- TASK
Count the lines in the material below that contain the string "Madiun", and give only the number.

[Stored data]
+ + + + + + +
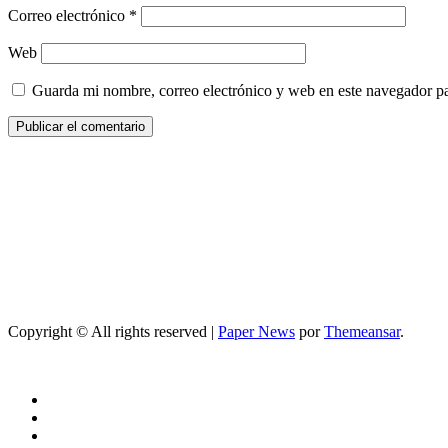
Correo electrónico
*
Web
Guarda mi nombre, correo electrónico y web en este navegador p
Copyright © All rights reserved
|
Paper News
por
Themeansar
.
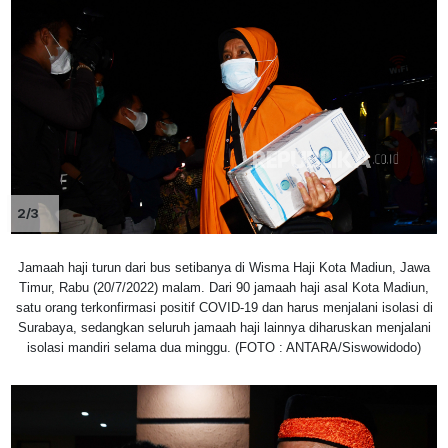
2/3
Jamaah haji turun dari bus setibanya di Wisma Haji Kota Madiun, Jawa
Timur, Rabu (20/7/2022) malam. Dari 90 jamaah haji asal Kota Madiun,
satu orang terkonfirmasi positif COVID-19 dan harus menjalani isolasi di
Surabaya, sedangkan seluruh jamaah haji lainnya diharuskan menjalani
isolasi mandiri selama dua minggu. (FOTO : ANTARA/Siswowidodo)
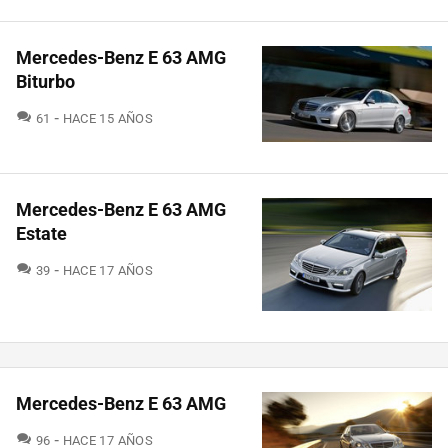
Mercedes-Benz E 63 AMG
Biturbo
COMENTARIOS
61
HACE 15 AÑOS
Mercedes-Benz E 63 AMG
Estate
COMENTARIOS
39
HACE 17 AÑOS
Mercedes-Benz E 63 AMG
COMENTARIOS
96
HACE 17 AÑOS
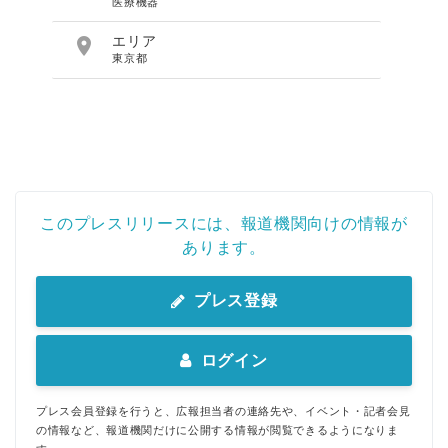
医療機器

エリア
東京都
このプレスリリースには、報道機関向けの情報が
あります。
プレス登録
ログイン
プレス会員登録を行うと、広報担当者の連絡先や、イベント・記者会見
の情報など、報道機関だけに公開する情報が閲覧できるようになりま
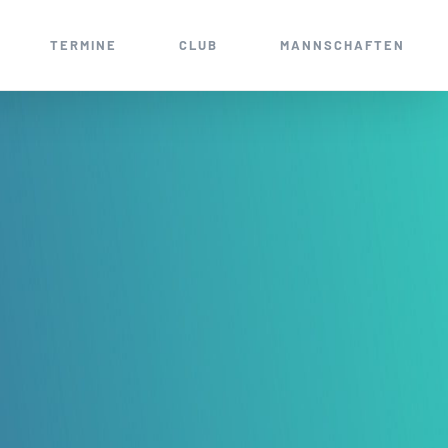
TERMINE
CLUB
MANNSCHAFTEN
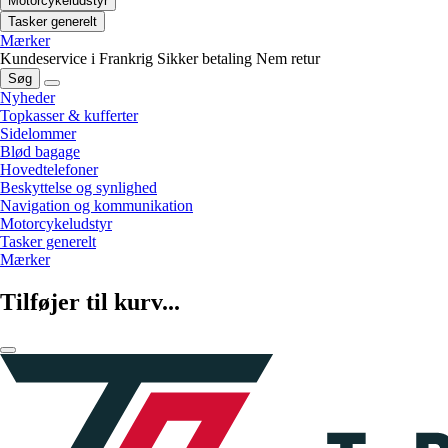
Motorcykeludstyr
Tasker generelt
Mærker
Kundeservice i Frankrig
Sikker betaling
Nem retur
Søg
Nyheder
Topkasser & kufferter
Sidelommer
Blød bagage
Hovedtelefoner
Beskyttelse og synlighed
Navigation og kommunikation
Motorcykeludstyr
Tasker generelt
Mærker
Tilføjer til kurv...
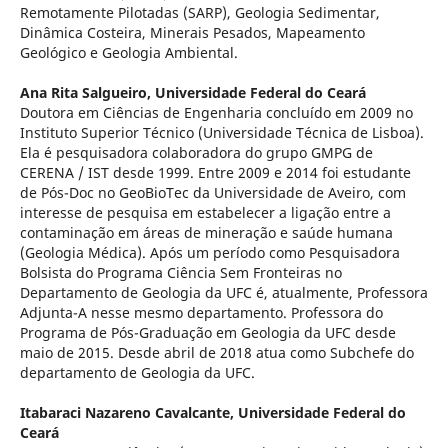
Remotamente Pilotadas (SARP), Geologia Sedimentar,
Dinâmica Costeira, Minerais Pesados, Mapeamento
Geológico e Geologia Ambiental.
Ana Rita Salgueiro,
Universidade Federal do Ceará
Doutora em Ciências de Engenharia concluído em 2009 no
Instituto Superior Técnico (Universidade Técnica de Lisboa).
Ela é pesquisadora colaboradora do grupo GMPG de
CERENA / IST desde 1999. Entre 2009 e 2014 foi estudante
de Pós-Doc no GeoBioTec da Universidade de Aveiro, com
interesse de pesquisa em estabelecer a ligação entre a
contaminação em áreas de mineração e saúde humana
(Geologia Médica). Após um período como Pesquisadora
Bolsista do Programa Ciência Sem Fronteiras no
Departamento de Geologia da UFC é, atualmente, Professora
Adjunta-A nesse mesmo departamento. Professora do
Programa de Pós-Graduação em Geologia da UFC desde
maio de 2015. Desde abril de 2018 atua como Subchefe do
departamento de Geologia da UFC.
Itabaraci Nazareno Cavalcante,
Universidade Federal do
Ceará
+ + + + + + +
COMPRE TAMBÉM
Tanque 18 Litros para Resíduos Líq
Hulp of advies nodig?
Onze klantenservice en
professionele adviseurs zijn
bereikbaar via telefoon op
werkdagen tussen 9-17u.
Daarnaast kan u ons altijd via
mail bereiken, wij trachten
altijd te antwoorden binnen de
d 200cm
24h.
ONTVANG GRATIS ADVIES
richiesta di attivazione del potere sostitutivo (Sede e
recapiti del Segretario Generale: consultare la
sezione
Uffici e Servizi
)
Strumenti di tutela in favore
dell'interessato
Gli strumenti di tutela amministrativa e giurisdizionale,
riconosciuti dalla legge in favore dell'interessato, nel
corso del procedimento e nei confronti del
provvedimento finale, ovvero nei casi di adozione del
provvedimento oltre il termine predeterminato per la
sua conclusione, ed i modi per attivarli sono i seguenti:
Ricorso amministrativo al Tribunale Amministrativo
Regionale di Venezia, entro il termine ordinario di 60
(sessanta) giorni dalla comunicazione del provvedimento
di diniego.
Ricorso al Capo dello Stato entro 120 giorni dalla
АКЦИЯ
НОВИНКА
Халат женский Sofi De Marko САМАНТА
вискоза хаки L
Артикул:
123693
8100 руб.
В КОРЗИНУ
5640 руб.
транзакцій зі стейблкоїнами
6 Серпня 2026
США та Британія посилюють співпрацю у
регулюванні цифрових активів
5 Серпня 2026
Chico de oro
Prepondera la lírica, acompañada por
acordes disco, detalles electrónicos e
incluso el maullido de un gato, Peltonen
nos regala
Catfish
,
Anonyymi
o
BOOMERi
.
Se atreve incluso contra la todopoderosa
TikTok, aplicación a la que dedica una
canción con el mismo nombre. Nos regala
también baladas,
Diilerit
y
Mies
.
+ + + + + + +
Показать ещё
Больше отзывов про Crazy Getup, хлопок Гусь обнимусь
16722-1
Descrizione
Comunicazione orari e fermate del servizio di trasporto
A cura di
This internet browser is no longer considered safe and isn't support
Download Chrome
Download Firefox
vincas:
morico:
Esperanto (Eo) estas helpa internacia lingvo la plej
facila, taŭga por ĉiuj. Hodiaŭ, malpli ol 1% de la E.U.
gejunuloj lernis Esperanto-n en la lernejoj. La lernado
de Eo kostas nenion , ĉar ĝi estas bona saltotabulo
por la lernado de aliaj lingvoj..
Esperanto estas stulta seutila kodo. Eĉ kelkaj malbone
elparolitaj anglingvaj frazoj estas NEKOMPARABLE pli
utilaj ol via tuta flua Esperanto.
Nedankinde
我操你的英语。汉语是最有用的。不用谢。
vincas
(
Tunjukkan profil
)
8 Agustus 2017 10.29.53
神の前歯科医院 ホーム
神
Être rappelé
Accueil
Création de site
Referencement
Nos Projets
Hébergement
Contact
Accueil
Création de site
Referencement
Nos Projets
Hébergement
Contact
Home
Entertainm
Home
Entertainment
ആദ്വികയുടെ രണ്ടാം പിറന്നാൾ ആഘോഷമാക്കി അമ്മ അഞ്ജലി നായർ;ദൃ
+ + + + + + +
- TASK SOLUTION
2